YOUR GOAL: Only those lines in the data below from the line containing "15. 投标文件递交地点：加" through the line containing "20. 其他重要要求：无。", both included, should be restated word for word.

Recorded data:
+ + +
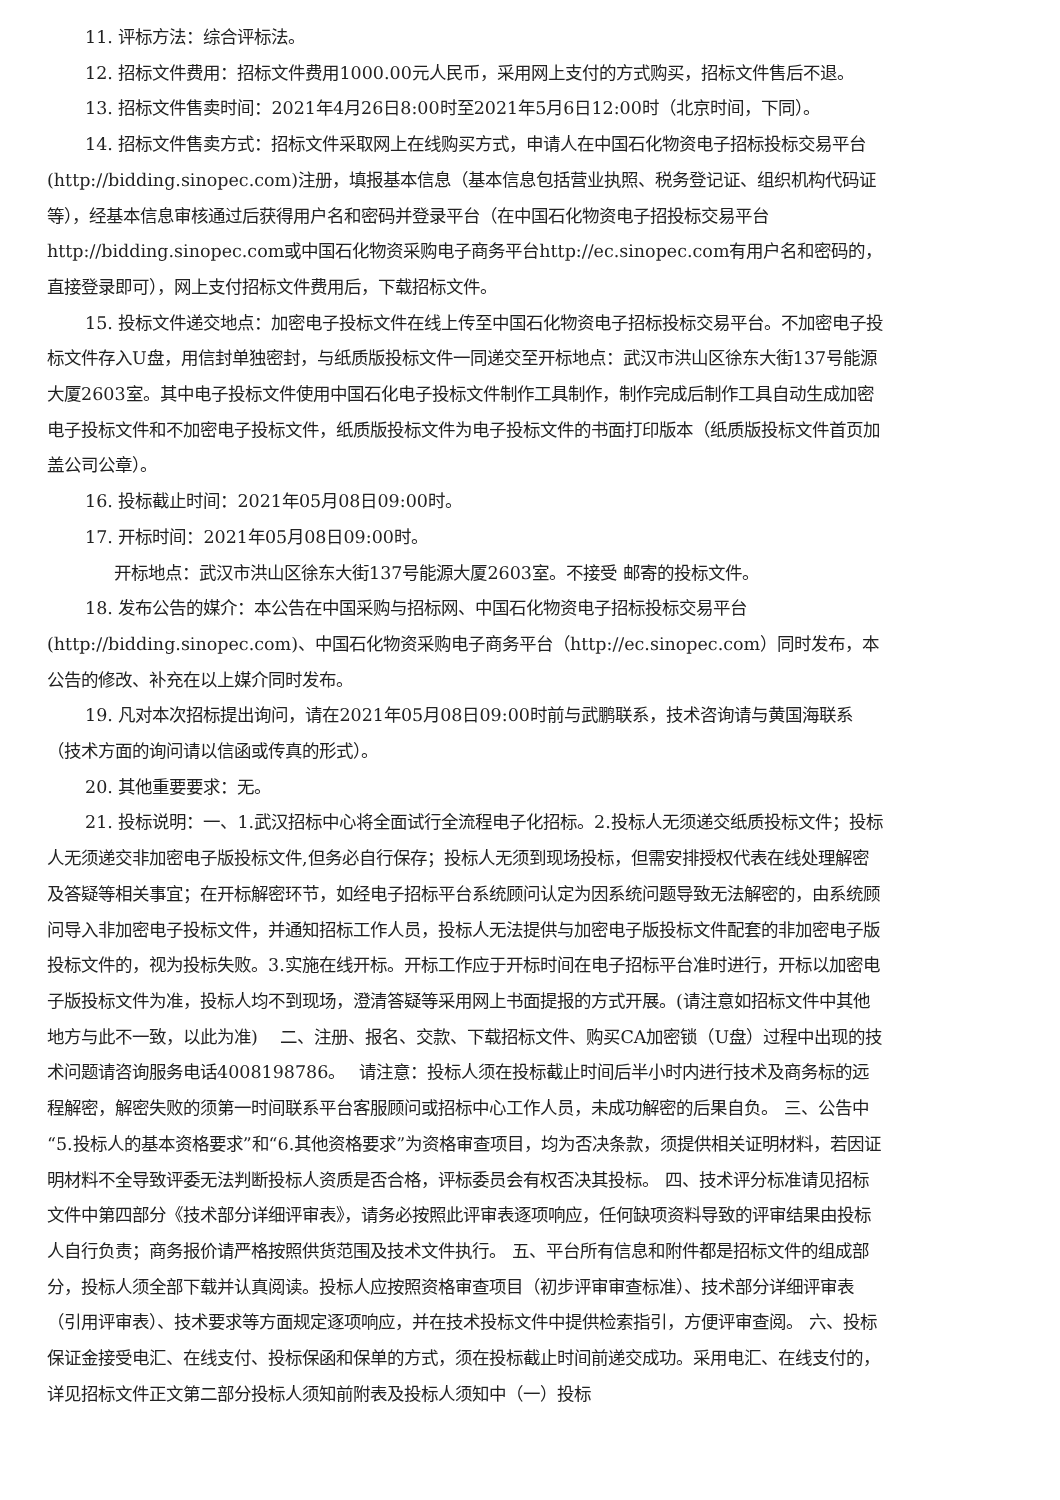11. 评标方法：综合评标法。
12. 招标文件费用：招标文件费用1000.00元人民币，采用网上支付的方式购买，招标文件售后不退。
13. 招标文件售卖时间：2021年4月26日8:00时至2021年5月6日12:00时（北京时间，下同）。
14. 招标文件售卖方式：招标文件采取网上在线购买方式，申请人在中国石化物资电子招标投标交易平台(http://bidding.sinopec.com)注册，填报基本信息（基本信息包括营业执照、税务登记证、组织机构代码证等），经基本信息审核通过后获得用户名和密码并登录平台（在中国石化物资电子招投标交易平台http://bidding.sinopec.com或中国石化物资采购电子商务平台http://ec.sinopec.com有用户名和密码的，直接登录即可），网上支付招标文件费用后，下载招标文件。
15. 投标文件递交地点：加密电子投标文件在线上传至中国石化物资电子招标投标交易平台。不加密电子投标文件存入U盘，用信封单独密封，与纸质版投标文件一同递交至开标地点：武汉市洪山区徐东大街137号能源大厦2603室。其中电子投标文件使用中国石化电子投标文件制作工具制作，制作完成后制作工具自动生成加密电子投标文件和不加密电子投标文件，纸质版投标文件为电子投标文件的书面打印版本（纸质版投标文件首页加盖公司公章）。
16. 投标截止时间：2021年05月08日09:00时。
17. 开标时间：2021年05月08日09:00时。
开标地点：武汉市洪山区徐东大街137号能源大厦2603室。不接受 邮寄的投标文件。
18. 发布公告的媒介：本公告在中国采购与招标网、中国石化物资电子招标投标交易平台(http://bidding.sinopec.com)、中国石化物资采购电子商务平台（http://ec.sinopec.com）同时发布，本公告的修改、补充在以上媒介同时发布。
19. 凡对本次招标提出询问，请在2021年05月08日09:00时前与武鹏联系，技术咨询请与黄国海联系（技术方面的询问请以信函或传真的形式）。
20. 其他重要要求：无。
21. 投标说明：一、1.武汉招标中心将全面试行全流程电子化招标。2.投标人无须递交纸质投标文件；投标人无须递交非加密电子版投标文件,但务必自行保存；投标人无须到现场投标，但需安排授权代表在线处理解密及答疑等相关事宜；在开标解密环节，如经电子招标平台系统顾问认定为因系统问题导致无法解密的，由系统顾问导入非加密电子投标文件，并通知招标工作人员，投标人无法提供与加密电子版投标文件配套的非加密电子版投标文件的，视为投标失败。3.实施在线开标。开标工作应于开标时间在电子招标平台准时进行，开标以加密电子版投标文件为准，投标人均不到现场，澄清答疑等采用网上书面提报的方式开展。(请注意如招标文件中其他地方与此不一致，以此为准)　 二、注册、报名、交款、下载招标文件、购买CA加密锁（U盘）过程中出现的技术问题请咨询服务电话4008198786。　 请注意：投标人须在投标截止时间后半小时内进行技术及商务标的远程解密，解密失败的须第一时间联系平台客服顾问或招标中心工作人员，未成功解密的后果自负。 三、公告中“5.投标人的基本资格要求”和“6.其他资格要求”为资格审查项目，均为否决条款，须提供相关证明材料，若因证明材料不全导致评委无法判断投标人资质是否合格，评标委员会有权否决其投标。 四、技术评分标准请见招标文件中第四部分《技术部分详细评审表》，请务必按照此评审表逐项响应，任何缺项资料导致的评审结果由投标人自行负责；商务报价请严格按照供货范围及技术文件执行。 五、平台所有信息和附件都是招标文件的组成部分，投标人须全部下载并认真阅读。投标人应按照资格审查项目（初步评审审查标准）、技术部分详细评审表（引用评审表）、技术要求等方面规定逐项响应，并在技术投标文件中提供检索指引，方便评审查阅。 六、投标保证金接受电汇、在线支付、投标保函和保单的方式，须在投标截止时间前递交成功。采用电汇、在线支付的，详见招标文件正文第二部分投标人须知前附表及投标人须知中（一）投标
+ + +
OUTPUT FOR THIS TASK:
15. 投标文件递交地点：加密电子投标文件在线上传至中国石化物资电子招标投标交易平台。不加密电子投标文件存入U盘，用信封单独密封，与纸质版投标文件一同递交至开标地点：武汉市洪山区徐东大街137号能源大厦2603室。其中电子投标文件使用中国石化电子投标文件制作工具制作，制作完成后制作工具自动生成加密电子投标文件和不加密电子投标文件，纸质版投标文件为电子投标文件的书面打印版本（纸质版投标文件首页加盖公司公章）。
16. 投标截止时间：2021年05月08日09:00时。
17. 开标时间：2021年05月08日09:00时。
开标地点：武汉市洪山区徐东大街137号能源大厦2603室。不接受 邮寄的投标文件。
18. 发布公告的媒介：本公告在中国采购与招标网、中国石化物资电子招标投标交易平台(http://bidding.sinopec.com)、中国石化物资采购电子商务平台（http://ec.sinopec.com）同时发布，本公告的修改、补充在以上媒介同时发布。
19. 凡对本次招标提出询问，请在2021年05月08日09:00时前与武鹏联系，技术咨询请与黄国海联系（技术方面的询问请以信函或传真的形式）。
20. 其他重要要求：无。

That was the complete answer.